Malang, PersatuanBangsa.com
Sejumlah mahasiswa yang tergabung fqlamdalam Gerakan Mahasiswa Nasional Indonesia (GMNI) Malang menggelar aksi demonstrasi kantor DPRD malang, meraka menuntut agar tragedi Kanjuruhan segara menemui titik terang yang jelas, pasal aksi yang dilakukan oleh GMNI sudah yang ke lima kali. Massa aksi meminta pimpinan DPRD Kota Malang untuk keluar menemui mereka, akan tetapi sangat di sayangkan DPRD Kota Malang tidak Mau menemui mahasiswa yang ingin menyampaikan aspirasi Rakyat, ( Sabtu, 11/11/23).
Ketua GMNI Malang Stanis Laus Asa Umbu Sogara dalam orasinya mengatakan,sampai hari ini Pemerintah Republik Indonesia Dan Pemkot Malang belum mau mendengarkan suara kita yang menuntut keadilan untuk korban.
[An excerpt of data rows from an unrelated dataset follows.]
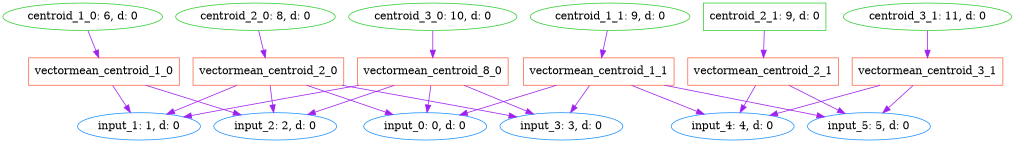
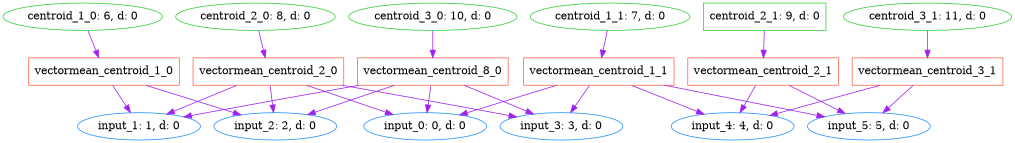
  digraph {
    node [color=dodgerblue shape=oval]
    edge [color=purple]
    n1 [label="input_0: 0, d: 0"]
    n2 [label="input_1: 1, d: 0"]
    n3 [label="input_2: 2, d: 0"]
    n4 [label="input_3: 3, d: 0"]
    n5 [label="input_4: 4, d: 0"]
    n6 [label="input_5: 5, d: 0"]
    n7 [color=limegreen label="centroid_1_0: 6, d: 0"]
    n8 [color=tomato label=vectormean_centroid_1_0 shape=box]
-   n9 [color=limegreen label="centroid_1_1: 9, d: 0"]
+   n9 [color=limegreen label="centroid_1_1: 7, d: 0"]
    n10 [color=tomato label=vectormean_centroid_1_1 shape=box]
    n11 [color=limegreen label="centroid_2_0: 8, d: 0"]
    n12 [color=tomato label=vectormean_centroid_2_0 shape=box]
    n13 [color=limegreen label="centroid_2_1: 9, d: 0" shape=box]
    n14 [color=tomato label=vectormean_centroid_2_1 shape=box]
    n15 [color=limegreen label="centroid_3_0: 10, d: 0"]
    n16 [color=tomato label=vectormean_centroid_8_0 shape=box]
    n17 [color=limegreen label="centroid_3_1: 11, d: 0"]
    n18 [color=tomato label=vectormean_centroid_3_1 shape=box]
    n7 -> n8
    n8 -> n2
    n8 -> n3
    n9 -> n10
    n10 -> n1
    n10 -> n4
    n10 -> n5
    n10 -> n6
    n11 -> n12
    n12 -> n1
    n12 -> n2
    n12 -> n3
    n12 -> n4
    n13 -> n14
    n14 -> n5
    n14 -> n6
    n15 -> n16
    n16 -> n1
    n16 -> n2
    n16 -> n3
    n16 -> n4
    n17 -> n18
    n18 -> n5
    n18 -> n6
  }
Seharusnya Dari korban 135+ orang yang tewas keluarga korban mendapatkan keadilan yang paling adil dengan memberikan hukuman seberat-beratnya kepada pelaku Atas kelalaian dalam menjalankan tugas Dan tanggungjawabnya.
Pada saat aksi demonstrasi terjadi kericuhan anatara kepolisian dan mahasiswa hingga 1 orang dari massa aksi pingsan akibat dikeroyok oleh oknum kepolisian yang mengamankan aksi unjuk rasa tersebut.
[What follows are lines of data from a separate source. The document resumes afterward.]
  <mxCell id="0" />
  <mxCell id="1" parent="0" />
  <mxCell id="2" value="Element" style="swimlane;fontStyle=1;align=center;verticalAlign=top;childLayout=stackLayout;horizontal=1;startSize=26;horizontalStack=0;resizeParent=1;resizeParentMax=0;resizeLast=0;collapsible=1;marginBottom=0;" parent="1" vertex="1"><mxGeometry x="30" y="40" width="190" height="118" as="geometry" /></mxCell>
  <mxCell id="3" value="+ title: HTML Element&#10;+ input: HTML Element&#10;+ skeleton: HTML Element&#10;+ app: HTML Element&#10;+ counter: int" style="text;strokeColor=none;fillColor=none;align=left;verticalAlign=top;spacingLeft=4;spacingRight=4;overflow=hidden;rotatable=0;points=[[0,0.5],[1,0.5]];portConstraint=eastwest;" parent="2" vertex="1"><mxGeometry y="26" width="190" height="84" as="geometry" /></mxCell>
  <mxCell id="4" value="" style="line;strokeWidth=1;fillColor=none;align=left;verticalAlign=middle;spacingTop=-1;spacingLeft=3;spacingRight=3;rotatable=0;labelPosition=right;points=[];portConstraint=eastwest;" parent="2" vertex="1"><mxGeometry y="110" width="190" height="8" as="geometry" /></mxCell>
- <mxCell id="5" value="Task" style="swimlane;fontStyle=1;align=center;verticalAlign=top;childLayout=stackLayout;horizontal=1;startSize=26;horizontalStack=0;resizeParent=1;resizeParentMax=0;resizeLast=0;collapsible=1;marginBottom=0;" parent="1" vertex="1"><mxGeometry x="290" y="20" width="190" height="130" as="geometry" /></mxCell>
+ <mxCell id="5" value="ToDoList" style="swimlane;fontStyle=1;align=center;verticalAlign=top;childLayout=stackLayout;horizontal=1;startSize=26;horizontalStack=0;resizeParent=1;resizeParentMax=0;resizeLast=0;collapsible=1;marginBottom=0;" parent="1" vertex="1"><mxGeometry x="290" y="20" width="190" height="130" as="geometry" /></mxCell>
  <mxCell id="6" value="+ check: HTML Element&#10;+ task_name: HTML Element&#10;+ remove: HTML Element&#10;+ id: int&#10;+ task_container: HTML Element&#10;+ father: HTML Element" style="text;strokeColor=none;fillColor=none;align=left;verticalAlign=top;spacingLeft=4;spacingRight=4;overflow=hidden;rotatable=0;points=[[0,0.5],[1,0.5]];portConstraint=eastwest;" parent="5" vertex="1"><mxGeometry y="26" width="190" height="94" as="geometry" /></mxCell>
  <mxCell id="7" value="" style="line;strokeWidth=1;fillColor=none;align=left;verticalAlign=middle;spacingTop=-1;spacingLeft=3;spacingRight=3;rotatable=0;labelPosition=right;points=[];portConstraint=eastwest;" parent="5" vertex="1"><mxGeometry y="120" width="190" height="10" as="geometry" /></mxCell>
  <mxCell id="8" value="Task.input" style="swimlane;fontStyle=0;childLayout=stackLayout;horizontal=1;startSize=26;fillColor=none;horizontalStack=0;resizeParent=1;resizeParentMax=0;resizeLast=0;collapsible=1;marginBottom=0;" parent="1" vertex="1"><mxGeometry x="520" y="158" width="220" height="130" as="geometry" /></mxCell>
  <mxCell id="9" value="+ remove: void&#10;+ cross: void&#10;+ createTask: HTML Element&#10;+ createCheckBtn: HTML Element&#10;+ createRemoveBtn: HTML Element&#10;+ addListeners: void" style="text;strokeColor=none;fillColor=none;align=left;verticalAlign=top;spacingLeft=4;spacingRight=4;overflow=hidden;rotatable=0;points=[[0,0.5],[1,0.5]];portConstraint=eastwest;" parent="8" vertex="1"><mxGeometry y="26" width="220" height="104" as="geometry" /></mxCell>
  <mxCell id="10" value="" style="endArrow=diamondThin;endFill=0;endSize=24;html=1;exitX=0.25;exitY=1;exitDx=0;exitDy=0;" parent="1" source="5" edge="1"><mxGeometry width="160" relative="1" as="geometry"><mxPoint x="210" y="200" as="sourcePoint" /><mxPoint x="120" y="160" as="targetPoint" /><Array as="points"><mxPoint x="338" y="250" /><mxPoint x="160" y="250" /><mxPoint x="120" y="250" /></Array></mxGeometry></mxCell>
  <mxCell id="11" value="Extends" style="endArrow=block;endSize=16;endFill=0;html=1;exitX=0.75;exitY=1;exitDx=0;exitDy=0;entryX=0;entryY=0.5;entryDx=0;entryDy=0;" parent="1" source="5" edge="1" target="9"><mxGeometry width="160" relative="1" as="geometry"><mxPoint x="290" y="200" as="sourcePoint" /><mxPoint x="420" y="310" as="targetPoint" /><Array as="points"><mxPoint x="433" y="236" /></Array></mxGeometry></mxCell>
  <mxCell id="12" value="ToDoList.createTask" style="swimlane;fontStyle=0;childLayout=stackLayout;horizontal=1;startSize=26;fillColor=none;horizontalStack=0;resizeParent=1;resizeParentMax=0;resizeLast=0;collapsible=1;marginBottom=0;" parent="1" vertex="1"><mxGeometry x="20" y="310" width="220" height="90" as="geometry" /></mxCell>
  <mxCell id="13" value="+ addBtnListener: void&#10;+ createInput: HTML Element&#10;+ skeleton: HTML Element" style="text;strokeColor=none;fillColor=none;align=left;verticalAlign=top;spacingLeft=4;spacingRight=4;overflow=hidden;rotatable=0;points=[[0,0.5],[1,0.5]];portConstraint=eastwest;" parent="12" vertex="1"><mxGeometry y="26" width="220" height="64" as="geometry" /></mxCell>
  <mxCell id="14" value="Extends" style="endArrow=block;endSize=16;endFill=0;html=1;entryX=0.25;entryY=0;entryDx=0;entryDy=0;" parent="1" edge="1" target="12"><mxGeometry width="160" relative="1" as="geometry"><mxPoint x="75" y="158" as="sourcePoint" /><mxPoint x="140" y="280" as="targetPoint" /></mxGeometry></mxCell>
Aksi premanisme oknum kepolisian pada mahasiswa yang melakukan unjuk rasa itu menuai kecaman dari Sekretaris DPD GMNI Jawa Timur Robi NR, ia mengecam tindakan kepolisian sudah bukan tugas lagi tapi kekerasan tidak pantas.
Roni NR mengatakan,tentu saya sebagai orang yang mewakili lembaga GMNI jatim tidak terima atas pengeroyokan oknum kepolisian dan mengecam tindakan itu, meraka kader-kader kami, mahasiswa yang membela tragedi kemanusiaan di kanjuruhan malah dikeroyok oleh oknum polisi.
ia mengatakan pimpinan kepolisian Kota Malang, dan Pimpinan Polda jatim harus bertanggungjawab atas insiden oknum anggotanya yang melakukan tindakan represif pada kader GMNI Malang yang melakukan aksi unjuk rasa.
Roni NR juga menegaskan lagi,Berarti kita sudah bisa melihat wajah kepolisian di Jawa Timur sangat tidak bisa dipercaya, Pimpinan kepolisian yaitu kapolda dan kapolres harus bertanggung jawab, sudah meraka tragedi kanjuruhan mereka lalai dan kader kami yang membela dikriminalisasi dan dikeroyok, dan itu adalah bukti gagalnya kinerja kepolisian karena tidak bisa membina anggotanya dengan baik.
Poin tuntutan aksi jlid 5 gmni Malang endesak Presiden Jokowi usut tuntas Tragedi kanjuruhan Malang dan mendesak DPRD kota Malang Untuk mengusut tuntas Tragedi kanjuruhan Malang, Mendesak Polri bertanggung jawab atas Tragedi kanjuruhan Malang, Hentikan Renovasi Stadion Kanjuruhan Malang.